Beşiktaş ve Fenerbahçe’nin sergiledikleri futbollarını düşündüğümüz zaman yukarıda isimlerini verdiğimiz rakipleri karşısında gruplardan başarıyla ayrılmalarının çok da kolay olmadığını düşünüyorum. Özellikle Fenerbahçe’de ortaya atılan UEFA şampiyonluğu hedefi biraz hayalciliğe kaçıyor. Daum’un Fenerbahçe’sini sıklıkla eleştirmiş olsam da Daum’un Fenerbahçe’si çok daha umut vericiydi belirtmek lazım. Özellikle Kezman gibi bir golcü Daum’da olsaydı daha iyi şeyler yapabilirlerdi. Beşiktaş’da da durum farksız. Tigana ve Zico ile bu kadro yapıları ile bu futbol felsefeleri ile UEFA kupasında başarılı olmak çok ama çok zor.

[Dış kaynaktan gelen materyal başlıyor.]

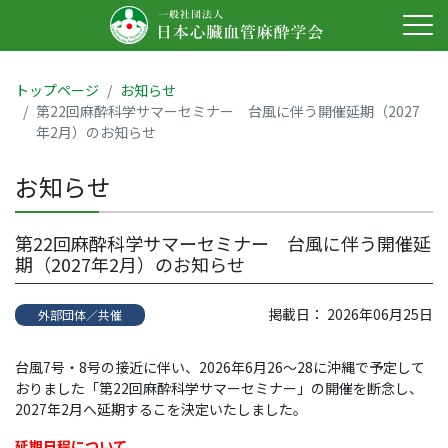
トップページ
お知らせ
第22回麻酔科学サマーセミナー 台風に伴う開催延期（2027
年2月）のお知らせ
お知らせ
第22回麻酔科学サマーセミナー 台風に伴う開催延
期（2027年2月）のお知らせ
掲載日： 2026年06月25日
外部団体／共催
台風7号・8号の接近に伴い、2026年6月26～28に沖縄で予定して
おりました「第22回麻酔科学サマーセミナー」の開催を断念し、
2027年2月へ延期するこを決定いたしました。
延期日程について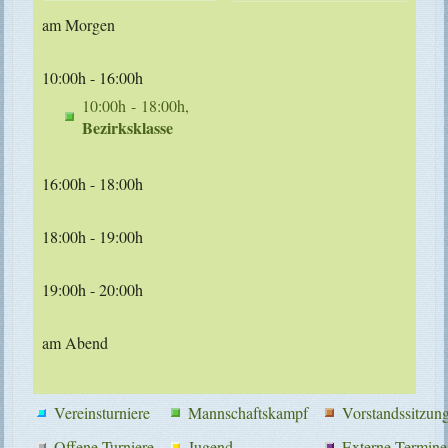
am Morgen
10:00h - 16:00h
10:00h - 18:00h,
Bezirksklasse
16:00h - 18:00h
18:00h - 19:00h
19:00h - 20:00h
am Abend
Vereinsturniere
Mannschaftskampf
Vorstandssitzun
Offene Turniere
Jugend
Externe Termine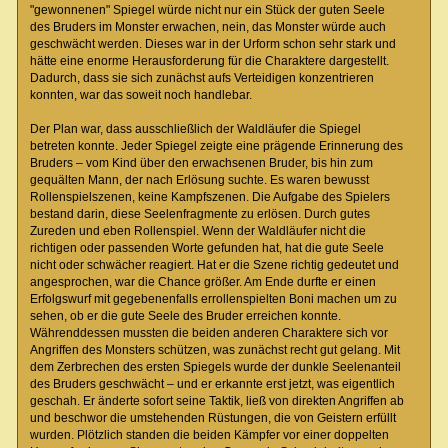
"gewonnenen" Spiegel würde nicht nur ein Stück der guten Seele
des Bruders im Monster erwachen, nein, das Monster würde auch
geschwächt werden. Dieses war in der Urform schon sehr stark und
hätte eine enorme Herausforderung für die Charaktere dargestellt.
Dadurch, dass sie sich zunächst aufs Verteidigen konzentrieren
konnten, war das soweit noch handlebar.
Der Plan war, dass ausschließlich der Waldläufer die Spiegel
betreten konnte. Jeder Spiegel zeigte eine prägende Erinnerung des
Bruders – vom Kind über den erwachsenen Bruder, bis hin zum
gequälten Mann, der nach Erlösung suchte. Es waren bewusst
Rollenspielszenen, keine Kampfszenen. Die Aufgabe des Spielers
bestand darin, diese Seelenfragmente zu erlösen. Durch gutes
Zureden und eben Rollenspiel. Wenn der Waldläufer nicht die
richtigen oder passenden Worte gefunden hat, hat die gute Seele
nicht oder schwächer reagiert. Hat er die Szene richtig gedeutet und
angesprochen, war die Chance größer. Am Ende durfte er einen
Erfolgswurf mit gegebenenfalls errollenspielten Boni machen um zu
sehen, ob er die gute Seele des Bruder erreichen konnte.
Währenddessen mussten die beiden anderen Charaktere sich vor
Angriffen des Monsters schützen, was zunächst recht gut gelang. Mit
dem Zerbrechen des ersten Spiegels wurde der dunkle Seelenanteil
des Bruders geschwächt – und er erkannte erst jetzt, was eigentlich
geschah. Er änderte sofort seine Taktik, ließ von direkten Angriffen ab
und beschwor die umstehenden Rüstungen, die von Geistern erfüllt
wurden. Plötzlich standen die beiden Kämpfer vor einer doppelten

Torbalara genel olarak bakıldığında Fenerbahçe ve Beşiktaş’ın kimlerle eşleşmelerinin daha iyi olacağına bakarsak; 1.Torbada Sevilla dışındaki takımlar arasında çok fazla ayrım yapmak doğru olmaz sanırım. Buradan gelebilecek en iyi takım bana göre Parma. 2. torbadan ise Alkmaar, Brugge ve Sparta Prag daha tercih nedeni olabilecek takımlar. 3. torbada Wisla, Liberec, Partizan ve Heerenveen, 4. torbada pek bir fark yok açıkçası. Son torbada ise Nancy ve Tottenham diğer takımlara oranla daha güçlü diyebiliriz.